A Alfaguara traz-nos o primeiro romance do muito badalado escritor/pensador/filósofo francês Michel Houellebecq. O grande interesse deste livro está na descoberta (ou não) de como se começa a construir um sucesso editorial e, ao mesmo tempo, uma personagem que transcende o mundo literário. Houellebecq é uma vedeta da intelectualidade, um novo Sartre dizem alguns, um pensador iconoclasta cuja excentricidade se pode comparar à da figura maior do movimento Pop Art Andy Warhol, ou cujas ideias arrojadas se batem de igual para igual com as do ícone da filosofia Friederich Nietzsche.
O que é que o editor viu neste romance de estreia? Porque é que apostou em Michel Houellebecq? São perguntas muito pertinentes na medida em que “Extensão do domínio da luta” (Alfaguara, 2016) não tem qualquer brilhantismo literário, nem surpreende pelo estilo ou complexidade das personagens.

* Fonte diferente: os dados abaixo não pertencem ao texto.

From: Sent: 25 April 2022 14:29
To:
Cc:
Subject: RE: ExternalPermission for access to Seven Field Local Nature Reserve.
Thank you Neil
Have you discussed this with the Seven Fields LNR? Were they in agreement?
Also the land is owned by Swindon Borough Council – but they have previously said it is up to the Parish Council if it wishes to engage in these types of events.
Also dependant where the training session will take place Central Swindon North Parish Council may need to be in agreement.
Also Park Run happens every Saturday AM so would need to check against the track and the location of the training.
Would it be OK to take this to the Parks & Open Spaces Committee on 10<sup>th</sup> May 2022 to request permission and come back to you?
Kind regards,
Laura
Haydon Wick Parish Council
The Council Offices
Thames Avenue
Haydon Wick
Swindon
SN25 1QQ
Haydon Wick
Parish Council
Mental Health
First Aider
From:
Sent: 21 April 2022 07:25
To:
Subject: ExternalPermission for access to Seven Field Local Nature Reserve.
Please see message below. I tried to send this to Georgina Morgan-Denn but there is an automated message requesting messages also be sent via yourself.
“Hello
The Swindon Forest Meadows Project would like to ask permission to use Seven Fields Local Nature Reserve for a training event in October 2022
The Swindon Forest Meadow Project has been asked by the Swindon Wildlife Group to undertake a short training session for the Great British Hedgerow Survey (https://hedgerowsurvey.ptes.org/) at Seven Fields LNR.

Houellebecq assume um alter-ego informático e descreve um determinado período da vida do protagonista. Percebemos, rapidamente, que a conciliação da narração e evolução do livro como romance e a vertente filosófica não encaixam bem. As teorias de Houellebecq caem como um corpo estranho no meio da história. Os defensores do autor poderão dizer que os diálogos de uma vaca bretã e de uma poldra, logo no segundo capítulo, são uma pedrada no charco, uma forma genial do autor emprestar um peso terrível à solidão do narrador. Porém, enquanto técnica narrativa, estas considerações sobre a vida animal, ainda que metáforas cruas sobre a falta de humanidade, não ajudam a encontrar um ritmo narrativo que transporte a obra como um todo – sente-se uma quebra.

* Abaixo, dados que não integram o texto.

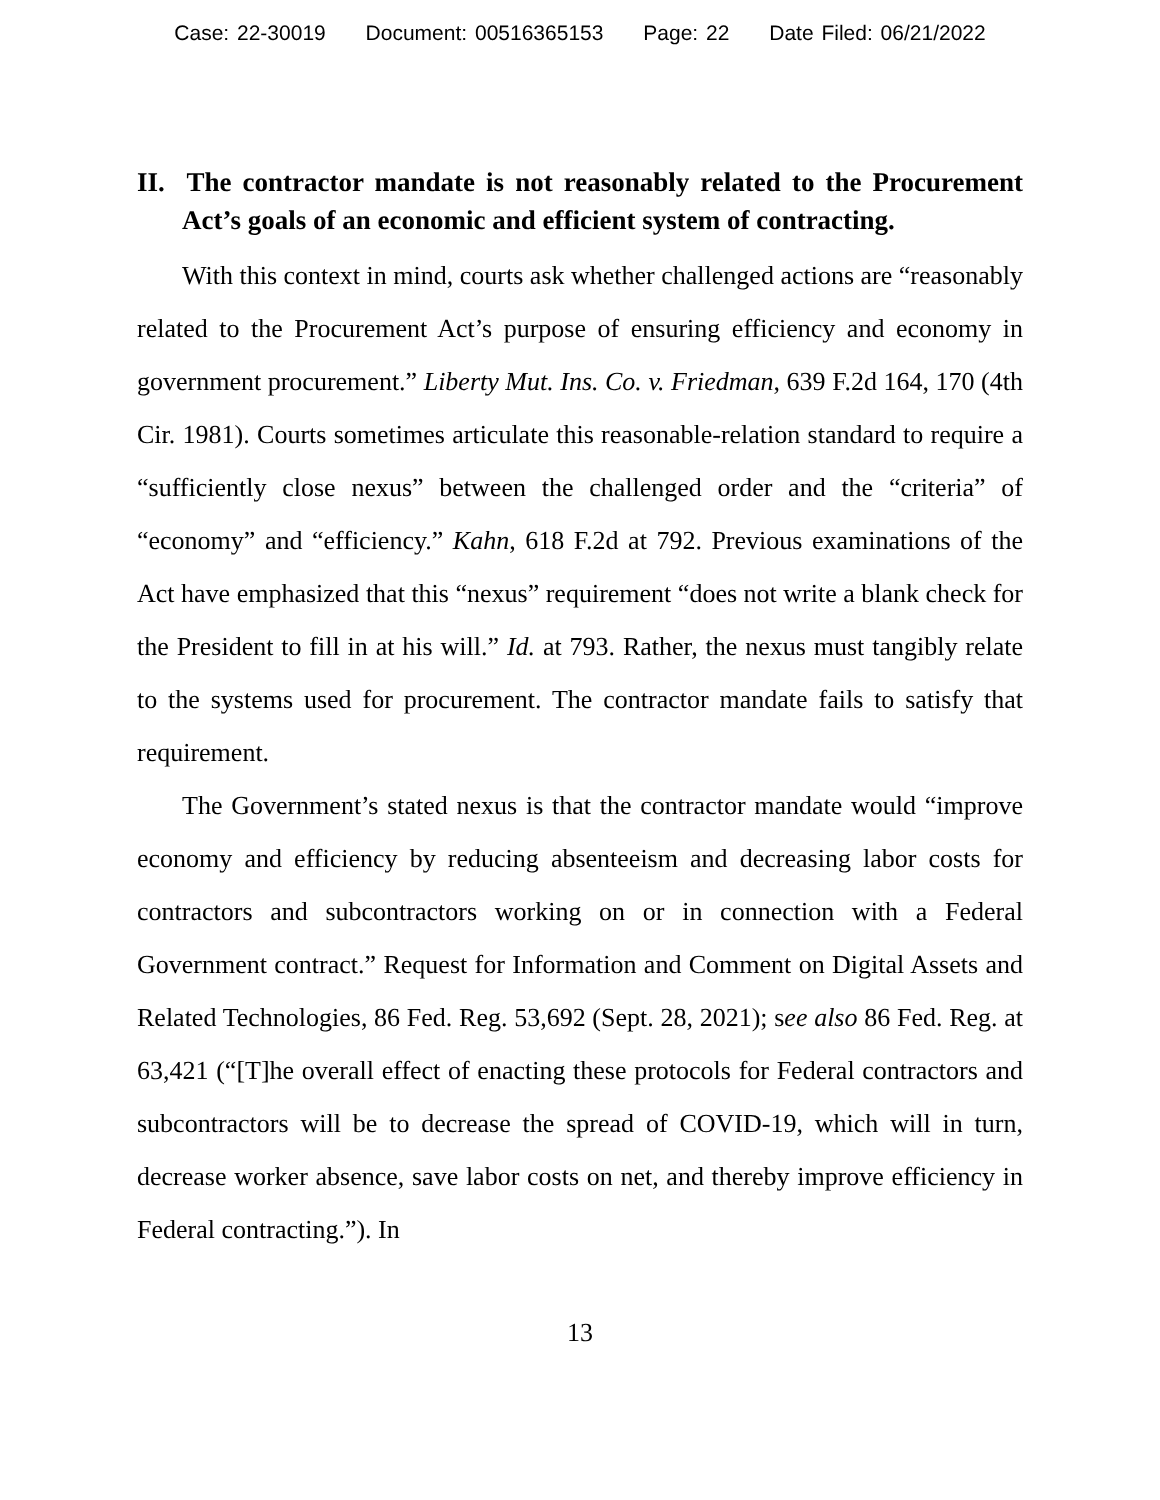Case: 22-30019 Document: 00516365153 Page: 22 Date Filed: 06/21/2022
II. The contractor mandate is not reasonably related to the Procurement Act’s goals of an economic and efficient system of contracting.
With this context in mind, courts ask whether challenged actions are “reasonably related to the Procurement Act’s purpose of ensuring efficiency and economy in government procurement.” Liberty Mut. Ins. Co. v. Friedman, 639 F.2d 164, 170 (4th Cir. 1981). Courts sometimes articulate this reasonable-relation standard to require a “sufficiently close nexus” between the challenged order and the “criteria” of “economy” and “efficiency.” Kahn, 618 F.2d at 792. Previous examinations of the Act have emphasized that this “nexus” requirement “does not write a blank check for the President to fill in at his will.” Id. at 793. Rather, the nexus must tangibly relate to the systems used for procurement. The contractor mandate fails to satisfy that requirement.
The Government’s stated nexus is that the contractor mandate would “improve economy and efficiency by reducing absenteeism and decreasing labor costs for contractors and subcontractors working on or in connection with a Federal Government contract.” Request for Information and Comment on Digital Assets and Related Technologies, 86 Fed. Reg. 53,692 (Sept. 28, 2021); see also 86 Fed. Reg. at 63,421 (“[T]he overall effect of enacting these protocols for Federal contractors and subcontractors will be to decrease the spread of COVID-19, which will in turn, decrease worker absence, save labor costs on net, and thereby improve efficiency in Federal contracting.”). In
13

O autor não constrói personagens com profundidade e, à excepção do narrador, aposta em personagens-tipo. Tisserand, colega de trabalho, é a personificação do tipo profissional, falhado no amor por falta de beleza e auto-estima. Catherine Lechardoy, funcionária do Ministério da Agricultura, representa a mulher vã e fraca por se sentir mal-amada. O chefe, personifica o tipo oco e bem-parecido que subiu pela lábia proverbial e o bom-aspecto. As personagens desvendam, sem grande mistério, as principais franquezas da humanidade e, a interacção do protagonista com angústias, futilidade, solidão e dúvidas existenciais, levam-no à “quase loucura”.
Voltemos, assim, à questão inicial: o que viu o editor de especial, como conseguiu farejar o sucesso retumbante de Michel Houellebecq?
Apesar de não se revelar um grande escritor ou um contador de histórias exímio (mas isto já não é novidade para quem leu outros romances do escritor francês), Houellebecq aborda de forma corajosa os temas fracturantes da sociedade contemporânea, pondo a nu as grandes fraquezas da humanidade e alertando para o grande perigo do advento da tecnologia sobre a sociedade. À medida que nos afastamos uns dos outros perdemos o contacto com a realidade, com a nossa essência, e sentimo-nos vazios sem saber muito bem porquê. A sensação de termos tudo mistura-se com o medo de não sermos ninguém.
Este aviso à navegação é uma constante nos livros de Houellebecq e a “Extensão do domínio da luta” tem todos os ingredientes do sucesso: uma escrita algo selvagem, um pensamento tão livre que parece fugir da linha narrativa, uma linguagem desinibida e o reflexo constante do pensamento do autor. A vontade explícita de abanar instituições e abalar dogmas reflecte-se aqui num ataque deliberado ao Ministério da Agricultura e à cidade de Rouen.
Nos livros de Michel Houellebecq, as dicotomias estética versus razão e técnica versus paixão são visíveis e fracturantes, mas o resultado da razão aliada à paixão deu nisto: sucesso!